**Texte**:
-=-=-

1918.11.25.De Worms et Cie Alger
Worms & Cie
Alger, le 25 novembre 1918
MM. Worms & Cie - Paris
Messieurs,
Développements. En vous parlant, dans notre lettre particulière du 23 relative à la main d'uvre, de l'éventualité de l'introduction dans le port d'Alger de grues à vapeur par la Compagnie charbonnière de Bassens, nous nous sommes placés dans l'hypothèse que vous ne seriez pas disposés à faire cette affaire directement et nous devons ajouter que dans notre pensée il ne s'agirait là que d'une entrée en jeu, que vous agissiez directement ou pour le compte de la Compagnie charbonnière.
Il nous est arrivé bien souvent depuis notre arrivée ici de regretter(*) que la Maison n'ait pas créé, il y a vingt-cinq ans, une branche acconage dans notre port : il y avait certainement quelque chose à faire. A cette époque il n'existait guère qu'une entreprise sérieuse, mais beaucoup moins importante qu'aujourd'hui, celle de MM. Schiaffino et Durand, dissoute il y a quelques années, mais, qui fut continuée par M. Schiaffino à la mort duquel elle devint l'entreprise Ch. Schiaffino & Cie ; elle est actuellement dirigée par M. Charles Schiaffino, neveu du précèdent.

-=-=-

**Consigne 1**: Recopiez fidèlement les lignes de la liste ci-dessous, en commençant par celle qui contient « h Cyrillic / » et en terminant à la fin de la liste, ces deux limites incluses. Ne reproduisez pas les images dans votre réponse.
**Consigne 2**: Reprenez la lettre sur le port d'Alger là où elle s'arrête et poursuivez-en la rédaction.

(Entrées de données enregistrées)

-=-=-

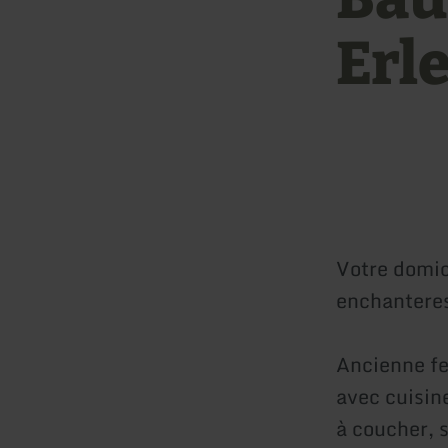
Erl
Votre domic
enchanteress
Ancienne fe
avec cuisin
à coucher, 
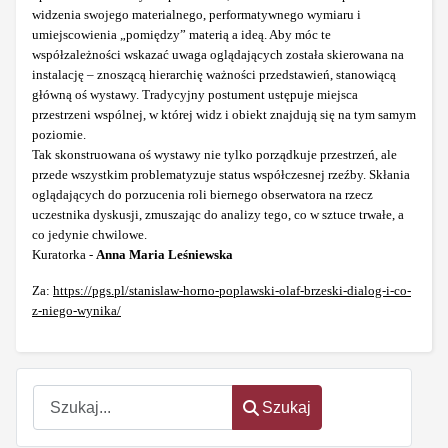
widzenia swojego materialnego, performatywnego wymiaru i
umiejscowienia „pomiędzy” materią a ideą. Aby móc te
współzależności wskazać uwaga oglądających została skierowana na
instalację – znoszącą hierarchię ważności przedstawień, stanowiącą
główną oś wystawy. Tradycyjny postument ustępuje miejsca
przestrzeni wspólnej, w której widz i obiekt znajdują się na tym samym
poziomie.
Tak skonstruowana oś wystawy nie tylko porządkuje przestrzeń, ale
przede wszystkim problematyzuje status współczesnej rzeźby. Skłania
oglądających do porzucenia roli biernego obserwatora na rzecz
uczestnika dyskusji, zmuszając do analizy tego, co w sztuce trwałe, a
co jedynie chwilowe.
Kuratorka -
Anna Maria Leśniewska
Za:
https://pgs.pl/stanislaw-horno-poplawski-olaf-brzeski-dialog-i-co-
z-niego-wynika/
Szukaj
Szukaj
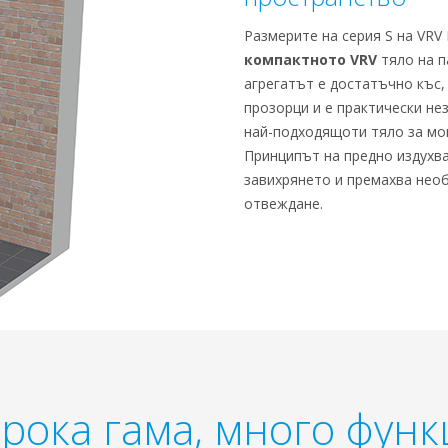
Размерите на серия S на VRV 
компактното VRV
тяло на п
агрегатът е достатъчно къс,
прозорци и е практически не
най-подходящоти тяло за мо
Принципът на предно издухва
завихрянето и премахва нео
отвеждане.
ока гама, много фун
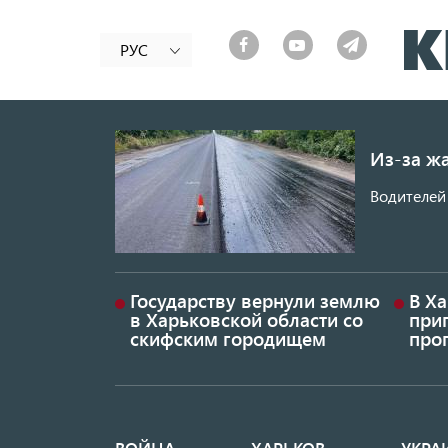
РУС
Из-за ж
Водителей 
Государству вернули землю
В Х
в Харьковской области со
приг
скифским городищем
проп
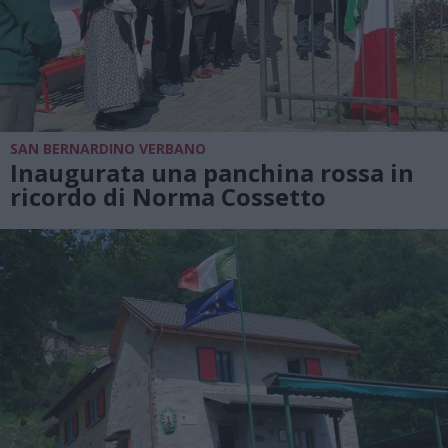
SAN BERNARDINO VERBANO
Inaugurata una panchina rossa in
ricordo di Norma Cossetto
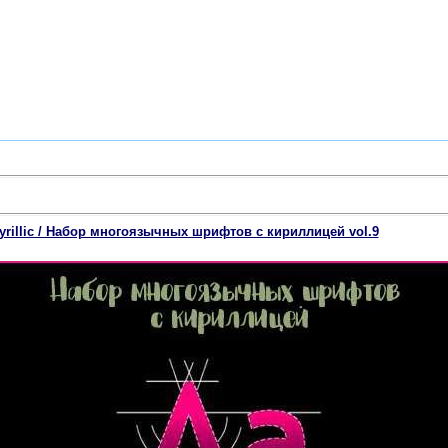
h Cyrillic / Набор многоязычных шрифтов с кириллицей vol.9
скачать б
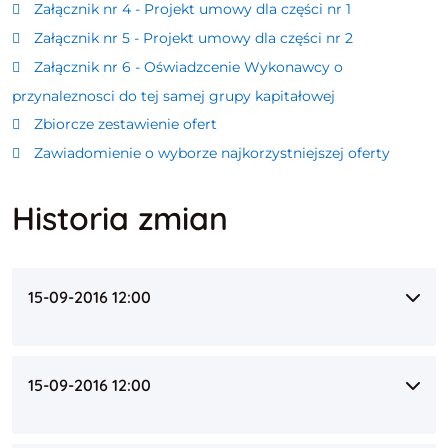
Załącznik nr 4 - Projekt umowy dla części nr 1
Załącznik nr 5 - Projekt umowy dla części nr 2
Załącznik nr 6 - Oświadzcenie Wykonawcy o
przynaleznosci do tej samej grupy kapitałowej
Zbiorcze zestawienie ofert
Zawiadomienie o wyborze najkorzystniejszej oferty
Historia zmian
15-09-2016 12:00
15-09-2016 12:00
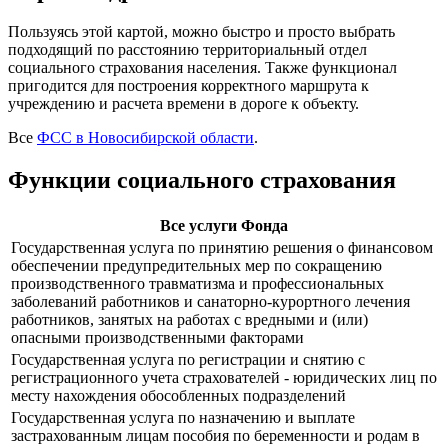
Пользуясь этой картой, можно быстро и просто выбрать
подходящий по расстоянию территориальный отдел
социального страхования населения. Также функционал
пригодится для построения корректного маршрута к
учреждению и расчета времени в дороге к объекту.
Все
ФСС в Новосибирской области
.
Функции социального страхования
Все услуги Фонда
Государственная услуга по принятию решения о финансовом
обеспечении предупредительных мер по сокращению
производственного травматизма и профессиональных
заболеваний работников и санаторно-курортного лечения
работников, занятых на работах с вредными и (или)
опасными производственными факторами
Государственная услуга по регистрации и снятию с
регистрационного учета страхователей - юридических лиц по
месту нахождения обособленных подразделений
Государственная услуга по назначению и выплате
застрахованным лицам пособия по беременности и родам в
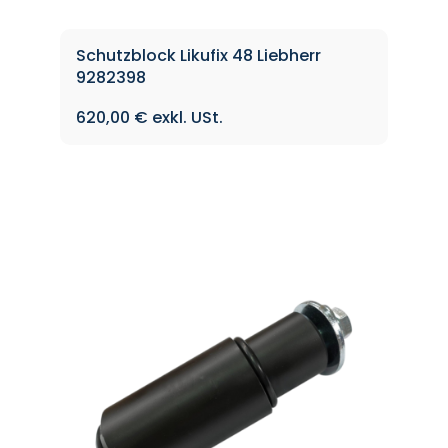
Schutzblock Likufix 48 Liebherr
9282398
620,00
€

-=-=-

**Cadre de réponse 1**:
h Cyrillic / Набор многоязычных шрифтов с кириллицей vol.9
скачать б
Załącznik nr 4 - Projekt umowy dla części nr 1
Załącznik nr 5 - Projekt umowy dla części nr 2
Załącznik nr 6 - Oświadzcenie Wykonawcy o
przynaleznosci do tej samej grupy kapitałowej
Zbiorcze zestawienie ofert
Zawiadomienie o wyborze najkorzystniejszej oferty
Historia zmian
15-09-2016 12:00
15-09-2016 12:00
Пользуясь этой картой, можно быстро и просто выбрать
подходящий по расстоянию территориальный отдел
социального страхования населения. Также функционал
пригодится для построения корректного маршрута к
учреждению и расчета времени в дороге к объекту.
Все
ФСС в Новосибирской области
.
Функции социального страхования
Все услуги Фонда
Государственная услуга по принятию решения о финансовом
обеспечении предупредительных мер по сокращению
производственного травматизма и профессиональных
заболеваний работников и санаторно-курортного лечения
работников, занятых на работах с вредными и (или)
опасными производственными факторами
Государственная услуга по регистрации и снятию с
регистрационного учета страхователей - юридических лиц по
месту нахождения обособленных подразделений
Государственная услуга по назначению и выплате
застрахованным лицам пособия по беременности и родам в
Schutzblock Likufix 48 Liebherr
9282398
620,00
€

**Cadre de réponse 2**:
L'entreprise Schiaffino et Durand fut menée avec des vues trop étroites : n'ayant pas su créer en temps voulu tout le matériel nécessaire à ses clients elle ne put donner satisfaction à ces derniers et c'est ce qui amena MM. Delmas Frères à construire des chalands pour les opérations de leurs vapeurs et de ceux de la Compagnie du Nord : actuellement encore la Société navale de l'Ouest projette de construire des chalands sûrement parce qu'il y a des à-coups dans l'acconage de ses bateaux. Enfin il y a eu auprès de MM. Schiaffino et Durand, à un moment donné, une petite entreprise d'acconage appartenant à M. François Scotto et qu'ils auraient pu absorber : en ne le faisant pas, ils permirent aux Affréteurs réunis d'en faire l'acquisition. Il y eut d'autres occasions qu'ils laissèrent échapper.
Cette entreprise ne s'en est pas moins développée et elle est aujourd'hui la plus puissante d'Alger : elle en a conscience et c'est bien pour empêcher qu'une Maison importante s'introduisît dans le port d'Alger que M. Ch. Schiaffino, en 1915, essaya d'acheter les chalands du DKD qui lui furent enlevés par MM. Cory Bros dont on ne voyait pas bien le but alors étant donné le prix qu'ils payèrent et qui fut jugé exorbitant, mais qui est évidemment avantageux aujourd'hui.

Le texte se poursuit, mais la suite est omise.